> Goal of the exercise
Copy every entry exactly.

[Landmark coordinate records]
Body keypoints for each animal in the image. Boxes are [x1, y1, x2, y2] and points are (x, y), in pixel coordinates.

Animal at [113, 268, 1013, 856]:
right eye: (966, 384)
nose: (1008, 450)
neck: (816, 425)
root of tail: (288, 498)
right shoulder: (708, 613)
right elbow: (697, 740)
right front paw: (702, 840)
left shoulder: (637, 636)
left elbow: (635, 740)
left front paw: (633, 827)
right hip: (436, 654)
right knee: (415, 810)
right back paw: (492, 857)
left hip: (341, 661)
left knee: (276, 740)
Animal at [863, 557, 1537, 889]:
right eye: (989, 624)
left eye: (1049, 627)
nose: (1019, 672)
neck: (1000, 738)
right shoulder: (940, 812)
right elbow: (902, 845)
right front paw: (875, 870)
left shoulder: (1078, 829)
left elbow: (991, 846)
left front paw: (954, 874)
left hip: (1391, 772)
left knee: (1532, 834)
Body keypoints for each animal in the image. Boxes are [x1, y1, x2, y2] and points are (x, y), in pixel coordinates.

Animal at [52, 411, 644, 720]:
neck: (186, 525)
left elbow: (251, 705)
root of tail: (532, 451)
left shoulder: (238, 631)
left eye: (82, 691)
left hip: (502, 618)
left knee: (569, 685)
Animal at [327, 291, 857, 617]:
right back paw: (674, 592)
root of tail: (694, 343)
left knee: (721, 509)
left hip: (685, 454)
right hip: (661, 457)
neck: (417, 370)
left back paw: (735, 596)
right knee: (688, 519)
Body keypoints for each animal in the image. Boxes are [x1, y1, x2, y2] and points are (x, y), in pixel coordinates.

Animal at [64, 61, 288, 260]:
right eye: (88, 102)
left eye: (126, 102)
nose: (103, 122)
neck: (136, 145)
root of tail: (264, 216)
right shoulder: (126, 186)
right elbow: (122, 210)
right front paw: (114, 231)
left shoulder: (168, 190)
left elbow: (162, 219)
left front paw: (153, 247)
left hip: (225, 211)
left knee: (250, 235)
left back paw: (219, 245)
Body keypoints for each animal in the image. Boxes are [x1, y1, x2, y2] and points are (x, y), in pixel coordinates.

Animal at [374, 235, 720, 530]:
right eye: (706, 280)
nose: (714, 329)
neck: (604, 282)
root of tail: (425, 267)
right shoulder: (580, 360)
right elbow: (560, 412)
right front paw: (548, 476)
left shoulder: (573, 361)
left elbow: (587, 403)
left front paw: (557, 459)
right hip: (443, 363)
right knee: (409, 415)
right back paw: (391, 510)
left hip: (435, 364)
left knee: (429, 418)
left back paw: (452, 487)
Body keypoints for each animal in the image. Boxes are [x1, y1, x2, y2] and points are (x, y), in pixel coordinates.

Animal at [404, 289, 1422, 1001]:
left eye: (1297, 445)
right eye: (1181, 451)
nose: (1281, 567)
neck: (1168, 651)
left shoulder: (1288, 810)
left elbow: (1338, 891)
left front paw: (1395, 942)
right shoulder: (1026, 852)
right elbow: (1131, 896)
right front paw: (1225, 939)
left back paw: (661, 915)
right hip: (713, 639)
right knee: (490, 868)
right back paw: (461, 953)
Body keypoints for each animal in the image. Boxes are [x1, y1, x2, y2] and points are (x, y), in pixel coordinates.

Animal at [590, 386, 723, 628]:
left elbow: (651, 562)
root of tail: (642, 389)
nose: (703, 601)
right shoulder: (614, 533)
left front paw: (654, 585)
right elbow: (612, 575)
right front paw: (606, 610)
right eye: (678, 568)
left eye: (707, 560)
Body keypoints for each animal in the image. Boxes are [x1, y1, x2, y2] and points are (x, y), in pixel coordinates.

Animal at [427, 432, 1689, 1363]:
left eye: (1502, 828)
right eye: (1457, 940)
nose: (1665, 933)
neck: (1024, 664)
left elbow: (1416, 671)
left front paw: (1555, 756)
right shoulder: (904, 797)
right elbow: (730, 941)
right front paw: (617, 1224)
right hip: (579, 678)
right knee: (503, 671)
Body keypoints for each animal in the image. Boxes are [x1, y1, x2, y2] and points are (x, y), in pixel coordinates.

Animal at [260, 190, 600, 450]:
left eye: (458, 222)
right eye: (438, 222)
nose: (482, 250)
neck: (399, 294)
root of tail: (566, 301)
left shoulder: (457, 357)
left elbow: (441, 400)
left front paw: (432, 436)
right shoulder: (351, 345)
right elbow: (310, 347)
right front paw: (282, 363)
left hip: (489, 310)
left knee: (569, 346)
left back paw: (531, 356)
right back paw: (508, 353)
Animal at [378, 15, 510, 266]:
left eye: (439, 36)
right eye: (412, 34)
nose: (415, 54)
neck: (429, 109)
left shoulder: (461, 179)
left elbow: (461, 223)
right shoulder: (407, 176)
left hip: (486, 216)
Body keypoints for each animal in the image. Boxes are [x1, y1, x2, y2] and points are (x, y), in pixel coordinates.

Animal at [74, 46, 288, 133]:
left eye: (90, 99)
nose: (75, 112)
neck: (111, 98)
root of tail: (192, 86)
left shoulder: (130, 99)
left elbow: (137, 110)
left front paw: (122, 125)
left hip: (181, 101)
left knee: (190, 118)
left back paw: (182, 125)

> Solution to the problem
Body keypoints for each animal in the image. Boxes are [x1, y1, x2, y2] and points are (x, y), in pixel coordinates.

Animal at [113, 268, 1013, 856]:
right eye: (966, 384)
nose: (1008, 450)
neck: (816, 425)
root of tail: (288, 498)
right shoulder: (708, 613)
right elbow: (697, 740)
right front paw: (702, 840)
left shoulder: (637, 636)
left elbow: (635, 740)
left front paw: (633, 827)
right hip: (436, 654)
right knee: (415, 810)
right back paw: (492, 857)
left hip: (341, 661)
left knee: (276, 740)
Animal at [863, 557, 1537, 889]:
right eye: (989, 624)
left eye: (1049, 627)
nose: (1019, 672)
neck: (1000, 738)
right shoulder: (940, 812)
right elbow: (902, 845)
right front paw: (875, 870)
left shoulder: (1078, 829)
left elbow: (991, 846)
left front paw: (954, 874)
left hip: (1391, 772)
left knee: (1532, 834)
Body keypoints for each animal in the image. Boxes are [x1, y1, x2, y2] and points are (x, y), in pixel coordinates.

Animal at [52, 411, 644, 720]:
neck: (186, 525)
left elbow: (251, 705)
root of tail: (532, 451)
left shoulder: (238, 631)
left eye: (82, 691)
left hip: (502, 618)
left knee: (569, 685)
Animal at [327, 291, 857, 617]:
right back paw: (674, 592)
root of tail: (694, 343)
left knee: (721, 509)
left hip: (685, 454)
right hip: (661, 457)
neck: (417, 370)
left back paw: (735, 596)
right knee: (688, 519)
Body keypoints for each animal in the image. Boxes are [x1, y1, x2, y2] and points are (x, y), in pixel coordinates.

Animal at [64, 61, 288, 260]:
right eye: (88, 102)
left eye: (126, 102)
nose: (103, 122)
neck: (136, 145)
root of tail: (264, 216)
right shoulder: (126, 186)
right elbow: (122, 210)
right front paw: (114, 231)
left shoulder: (168, 190)
left elbow: (162, 219)
left front paw: (153, 247)
left hip: (225, 211)
left knee: (250, 235)
left back paw: (219, 245)
Body keypoints for each animal in the image. Boxes are [x1, y1, x2, y2] and points are (x, y), in pixel coordinates.

Animal at [374, 235, 720, 530]:
right eye: (706, 280)
nose: (714, 329)
neck: (604, 282)
root of tail: (425, 267)
right shoulder: (580, 360)
right elbow: (560, 412)
right front paw: (548, 476)
left shoulder: (573, 361)
left elbow: (587, 403)
left front paw: (557, 459)
right hip: (443, 363)
right knee: (409, 415)
right back paw: (391, 510)
left hip: (435, 364)
left knee: (429, 418)
left back paw: (452, 487)
Body keypoints for each animal in the image. Boxes are [x1, y1, x2, y2] and points are (x, y), in pixel coordinates.

Animal at [404, 289, 1422, 1001]:
left eye: (1297, 445)
right eye: (1181, 451)
nose: (1281, 567)
neck: (1168, 651)
left shoulder: (1288, 810)
left elbow: (1338, 891)
left front paw: (1395, 942)
right shoulder: (1026, 852)
right elbow: (1131, 896)
right front paw: (1225, 939)
left back paw: (661, 915)
right hip: (713, 639)
right knee: (490, 868)
right back paw: (461, 953)
Body keypoints for each animal in the image. Boxes are [x1, y1, x2, y2] and points are (x, y), in pixel coordinates.

Animal at [590, 386, 723, 628]:
left elbow: (651, 562)
root of tail: (642, 389)
nose: (703, 601)
right shoulder: (614, 533)
left front paw: (654, 585)
right elbow: (612, 575)
right front paw: (606, 610)
right eye: (678, 568)
left eye: (707, 560)
Body keypoints for each animal in the image. Boxes are [x1, y1, x2, y2] and points are (x, y), in pixel coordinates.

Animal at [427, 432, 1689, 1363]:
left eye: (1502, 828)
right eye: (1457, 940)
nose: (1665, 933)
neck: (1024, 664)
left elbow: (1416, 671)
left front paw: (1555, 756)
right shoulder: (904, 797)
right elbow: (730, 941)
right front paw: (617, 1224)
right hip: (579, 678)
right knee: (503, 671)
Body keypoints for each animal in the image. Boxes are [x1, y1, x2, y2] and points are (x, y), in pixel coordinates.

Animal at [260, 190, 600, 450]:
left eye: (458, 222)
right eye: (438, 222)
nose: (482, 250)
neck: (399, 294)
root of tail: (566, 301)
left shoulder: (457, 357)
left elbow: (441, 400)
left front paw: (432, 436)
right shoulder: (351, 345)
right elbow: (310, 347)
right front paw: (282, 363)
left hip: (489, 310)
left knee: (569, 346)
left back paw: (531, 356)
right back paw: (508, 353)
Animal at [378, 15, 510, 266]:
left eye: (439, 36)
right eye: (412, 34)
nose: (415, 54)
neck: (429, 109)
left shoulder: (461, 179)
left elbow: (461, 223)
right shoulder: (407, 176)
left hip: (486, 216)
Body keypoints for each animal in the image. Boxes are [x1, y1, x2, y2] and points are (x, y), in pixel coordinates.

Animal at [74, 46, 288, 133]:
left eye: (90, 99)
nose: (75, 112)
neck: (111, 98)
root of tail: (192, 86)
left shoulder: (130, 99)
left elbow: (137, 110)
left front paw: (122, 125)
left hip: (181, 101)
left knee: (190, 118)
left back paw: (182, 125)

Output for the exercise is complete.